Actually the 300 cycles rating is excellent and practical for high end cars (assuming cells can be manufactured in mass quantity, safe, et al). If real-world cells had a rating of around 1250Wh/kg (figure based on scaling down the cathode capacity from max theoretical 1673 mAh/g cathode and 2600Wh/kg capacity to around 825 mAh/g and 1250Wh/kg per graphs above), manufacturers would simply over-provision the EV batteries - like the Volt, your battery might have 200kWh of capacity but you only get to use 150 of it [in a Model S or X like vehicle, thats 500+ miles of range]. Extrapolating from that, a cycle life of 300 on a 200kWh pack would yield 180K miles. The bonus in this configuration is that the power draws on each cell would be lower (C/3 instead of C/2) which extends life probably to around 200K miles. Now granted, a 200kWh battery would be awfully expensive (at even $150/kWh, its $30,000 - thats Tesla/Luxury car price range), but thats honestly what I would expect the top end of the market to be at. Lower priced cars with 70kWh batteries would need batteries capable of higher cycle life to hit a 125,000 to 200,000 mile range targets, as DaveD notes above. Even if you over-provision an 85kWh battery, thats only about 75,000 miles (3 miles per kWh).

DaveD

Anthony,

I agree with your logic, but I'm still looking at how to get to a good EV around $30K that will have true mass market appeal.

For me, I'd be really happy with 150 mile range as I never go over 100 miles in a day, just don't need to. I may buy a Model S or I'm thinking of building my own from a Factory Five GTM frame. Hey, I'm a geek, and it would be a fun project for me...if I can find the time. I'll probably end up just buying the Model S.

HarveyD

Anthony:

All long range EV components; body, ancillaries, e-motors and controllers, the 100+ kWh battery pack etc will have to be built with much lighter material to reduce total weight by 50+% and drag be reduced below 0.20. Otherwise, 200+ huge expensive battery packs may be required to match current 500 miles ICEVs range.

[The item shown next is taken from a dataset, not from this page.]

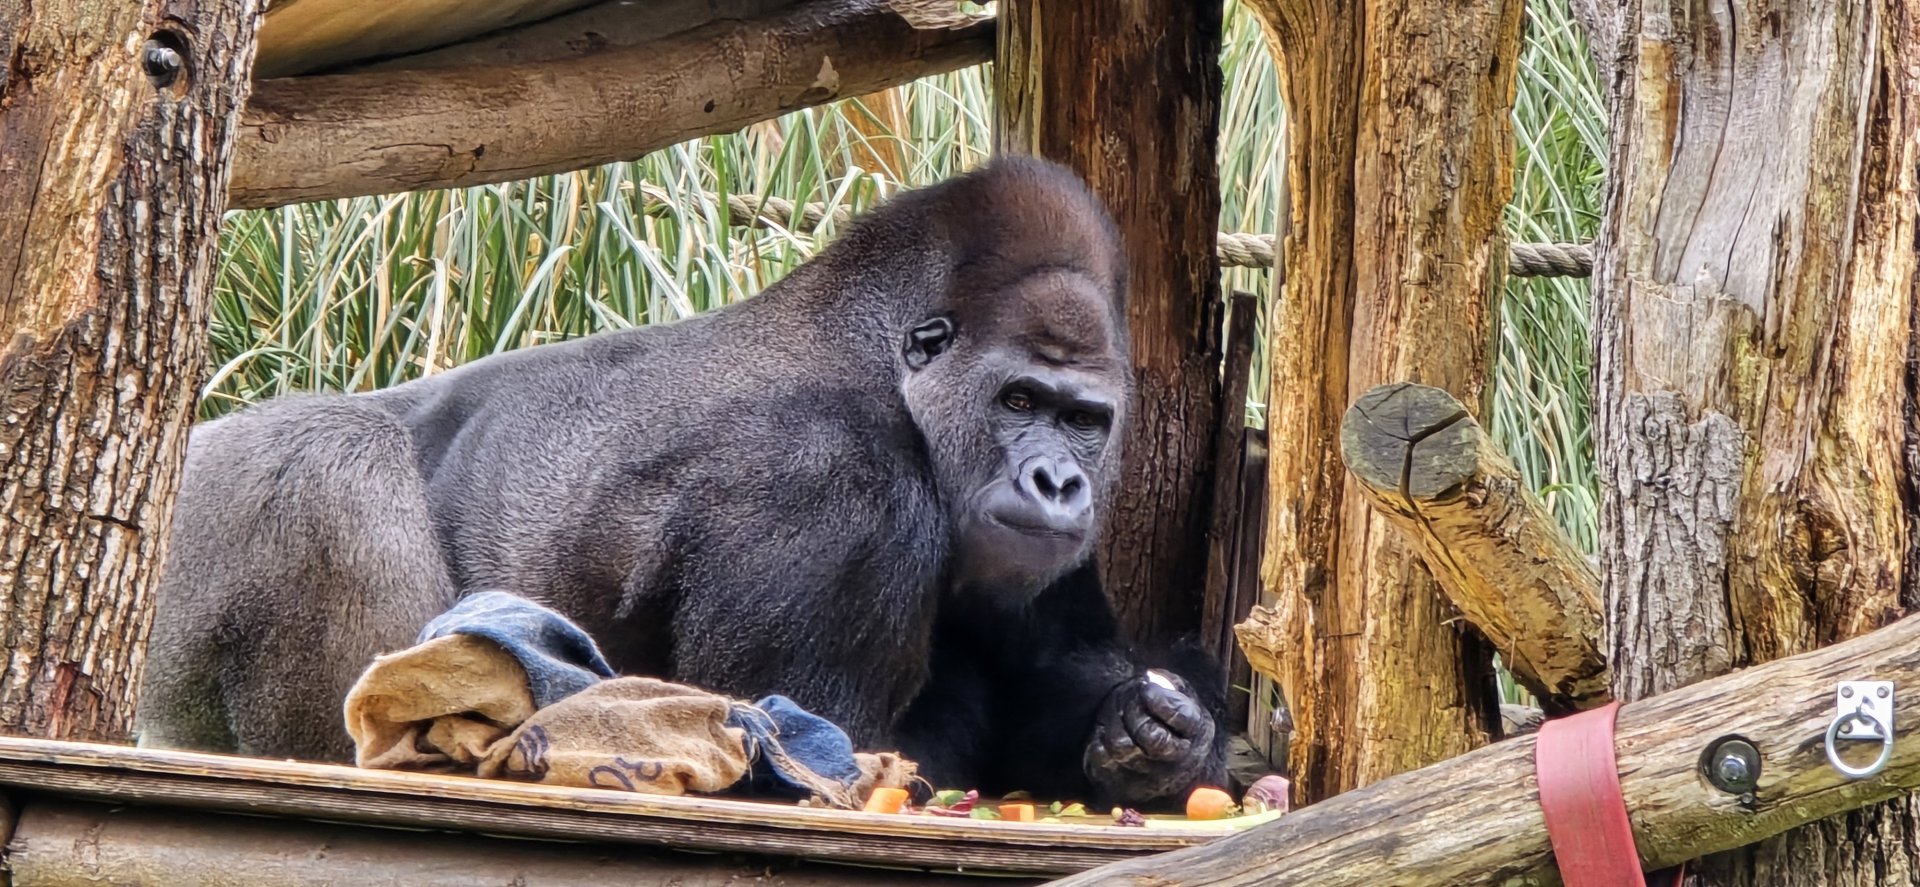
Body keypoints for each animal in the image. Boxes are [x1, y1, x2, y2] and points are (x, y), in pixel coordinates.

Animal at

Alternatively, improved PHEVs will have to play that role, for the next 10+ years and/or until such time as batteries (or other type of energy storage; compressed air, flywheels etc) and other components have been improved as stated above.

It will be interesting to see the future use of re-enforced (with NCC) plastics and composites for car bodies and many components.

NorthernPiker

The 300 cycle capability is encroaching on the capability of the ubiquitous LiCoO2 cathode chemistry that is used in mobile electronics (and the Tesla). So, there should be strong commercial incentive to follow up on this research as smart phones, tablets et al with larger displays and more powerful processors come on the market.

DaveD

@NorthernPiker,
You know, that's a REALLY good point. When one of these new chemistries becomes good enough to be a new standard in the laptop/phone market, then we'll get the kind of volumes that will get their cost down.

That still doesn't solve the format problem though because I just don't see thousands of little batteries as being the long term solution.